[Stored data]
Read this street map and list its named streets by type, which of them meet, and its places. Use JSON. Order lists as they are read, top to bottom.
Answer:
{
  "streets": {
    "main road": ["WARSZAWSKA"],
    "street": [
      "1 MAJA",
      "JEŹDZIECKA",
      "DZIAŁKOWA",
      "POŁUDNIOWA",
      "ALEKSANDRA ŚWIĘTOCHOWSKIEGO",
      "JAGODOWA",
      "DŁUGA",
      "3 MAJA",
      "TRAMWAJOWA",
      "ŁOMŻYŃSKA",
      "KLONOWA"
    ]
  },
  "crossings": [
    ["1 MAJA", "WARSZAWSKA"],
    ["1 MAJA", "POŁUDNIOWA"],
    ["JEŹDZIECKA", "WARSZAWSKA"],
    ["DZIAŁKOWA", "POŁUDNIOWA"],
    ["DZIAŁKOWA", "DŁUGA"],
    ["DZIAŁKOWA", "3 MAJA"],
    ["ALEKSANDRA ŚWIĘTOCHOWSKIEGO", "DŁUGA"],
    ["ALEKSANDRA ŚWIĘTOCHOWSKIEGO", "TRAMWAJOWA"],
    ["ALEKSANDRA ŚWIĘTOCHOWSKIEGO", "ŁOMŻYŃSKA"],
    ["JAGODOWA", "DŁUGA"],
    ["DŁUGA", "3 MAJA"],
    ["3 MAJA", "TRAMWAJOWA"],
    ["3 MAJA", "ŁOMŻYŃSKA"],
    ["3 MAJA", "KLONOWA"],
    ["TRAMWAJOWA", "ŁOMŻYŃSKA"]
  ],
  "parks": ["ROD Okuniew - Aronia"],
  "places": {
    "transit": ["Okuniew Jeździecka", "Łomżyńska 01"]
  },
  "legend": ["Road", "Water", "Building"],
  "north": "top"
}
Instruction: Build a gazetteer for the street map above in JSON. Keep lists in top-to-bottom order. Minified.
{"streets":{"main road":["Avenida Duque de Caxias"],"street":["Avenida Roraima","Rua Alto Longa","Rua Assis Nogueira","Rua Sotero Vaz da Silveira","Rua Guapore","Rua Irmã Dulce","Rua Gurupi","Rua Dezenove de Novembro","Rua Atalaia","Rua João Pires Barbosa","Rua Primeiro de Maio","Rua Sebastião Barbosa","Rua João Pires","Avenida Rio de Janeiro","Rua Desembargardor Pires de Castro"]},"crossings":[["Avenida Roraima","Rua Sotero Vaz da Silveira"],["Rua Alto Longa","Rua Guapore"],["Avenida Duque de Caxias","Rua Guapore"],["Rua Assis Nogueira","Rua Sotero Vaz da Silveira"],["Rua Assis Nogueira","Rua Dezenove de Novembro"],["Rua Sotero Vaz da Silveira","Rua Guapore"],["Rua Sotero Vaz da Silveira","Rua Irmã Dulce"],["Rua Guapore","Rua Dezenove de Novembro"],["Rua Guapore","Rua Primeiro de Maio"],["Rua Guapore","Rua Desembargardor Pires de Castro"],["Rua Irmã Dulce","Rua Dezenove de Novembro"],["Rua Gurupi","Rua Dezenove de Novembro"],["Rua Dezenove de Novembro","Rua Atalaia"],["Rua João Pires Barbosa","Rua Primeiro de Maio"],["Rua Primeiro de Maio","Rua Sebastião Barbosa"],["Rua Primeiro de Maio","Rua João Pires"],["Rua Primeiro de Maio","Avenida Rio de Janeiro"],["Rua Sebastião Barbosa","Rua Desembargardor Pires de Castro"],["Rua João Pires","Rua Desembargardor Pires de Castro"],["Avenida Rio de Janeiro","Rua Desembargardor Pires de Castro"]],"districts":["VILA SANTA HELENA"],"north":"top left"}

-- Activity --
Write all of the records out again exactly.

-- Written reply --
Read this street map and list its named streets by type, which of them meet, and its places. Use JSON. Order lists as they are read, top to bottom.
Answer:
{
  "streets": {
    "main road": ["WARSZAWSKA"],
    "street": [
      "1 MAJA",
      "JEŹDZIECKA",
      "DZIAŁKOWA",
      "POŁUDNIOWA",
      "ALEKSANDRA ŚWIĘTOCHOWSKIEGO",
      "JAGODOWA",
      "DŁUGA",
      "3 MAJA",
      "TRAMWAJOWA",
      "ŁOMŻYŃSKA",
      "KLONOWA"
    ]
  },
  "crossings": [
    ["1 MAJA", "WARSZAWSKA"],
    ["1 MAJA", "POŁUDNIOWA"],
    ["JEŹDZIECKA", "WARSZAWSKA"],
    ["DZIAŁKOWA", "POŁUDNIOWA"],
    ["DZIAŁKOWA", "DŁUGA"],
    ["DZIAŁKOWA", "3 MAJA"],
    ["ALEKSANDRA ŚWIĘTOCHOWSKIEGO", "DŁUGA"],
    ["ALEKSANDRA ŚWIĘTOCHOWSKIEGO", "TRAMWAJOWA"],
    ["ALEKSANDRA ŚWIĘTOCHOWSKIEGO", "ŁOMŻYŃSKA"],
    ["JAGODOWA", "DŁUGA"],
    ["DŁUGA", "3 MAJA"],
    ["3 MAJA", "TRAMWAJOWA"],
    ["3 MAJA", "ŁOMŻYŃSKA"],
    ["3 MAJA", "KLONOWA"],
    ["TRAMWAJOWA", "ŁOMŻYŃSKA"]
  ],
  "parks": ["ROD Okuniew - Aronia"],
  "places": {
    "transit": ["Okuniew Jeździecka", "Łomżyńska 01"]
  },
  "legend": ["Road", "Water", "Building"],
  "north": "top"
}
Instruction: Build a gazetteer for the street map above in JSON. Keep lists in top-to-bottom order. Minified.
{"streets":{"main road":["Avenida Duque de Caxias"],"street":["Avenida Roraima","Rua Alto Longa","Rua Assis Nogueira","Rua Sotero Vaz da Silveira","Rua Guapore","Rua Irmã Dulce","Rua Gurupi","Rua Dezenove de Novembro","Rua Atalaia","Rua João Pires Barbosa","Rua Primeiro de Maio","Rua Sebastião Barbosa","Rua João Pires","Avenida Rio de Janeiro","Rua Desembargardor Pires de Castro"]},"crossings":[["Avenida Roraima","Rua Sotero Vaz da Silveira"],["Rua Alto Longa","Rua Guapore"],["Avenida Duque de Caxias","Rua Guapore"],["Rua Assis Nogueira","Rua Sotero Vaz da Silveira"],["Rua Assis Nogueira","Rua Dezenove de Novembro"],["Rua Sotero Vaz da Silveira","Rua Guapore"],["Rua Sotero Vaz da Silveira","Rua Irmã Dulce"],["Rua Guapore","Rua Dezenove de Novembro"],["Rua Guapore","Rua Primeiro de Maio"],["Rua Guapore","Rua Desembargardor Pires de Castro"],["Rua Irmã Dulce","Rua Dezenove de Novembro"],["Rua Gurupi","Rua Dezenove de Novembro"],["Rua Dezenove de Novembro","Rua Atalaia"],["Rua João Pires Barbosa","Rua Primeiro de Maio"],["Rua Primeiro de Maio","Rua Sebastião Barbosa"],["Rua Primeiro de Maio","Rua João Pires"],["Rua Primeiro de Maio","Avenida Rio de Janeiro"],["Rua Sebastião Barbosa","Rua Desembargardor Pires de Castro"],["Rua João Pires","Rua Desembargardor Pires de Castro"],["Avenida Rio de Janeiro","Rua Desembargardor Pires de Castro"]],"districts":["VILA SANTA HELENA"],"north":"top left"}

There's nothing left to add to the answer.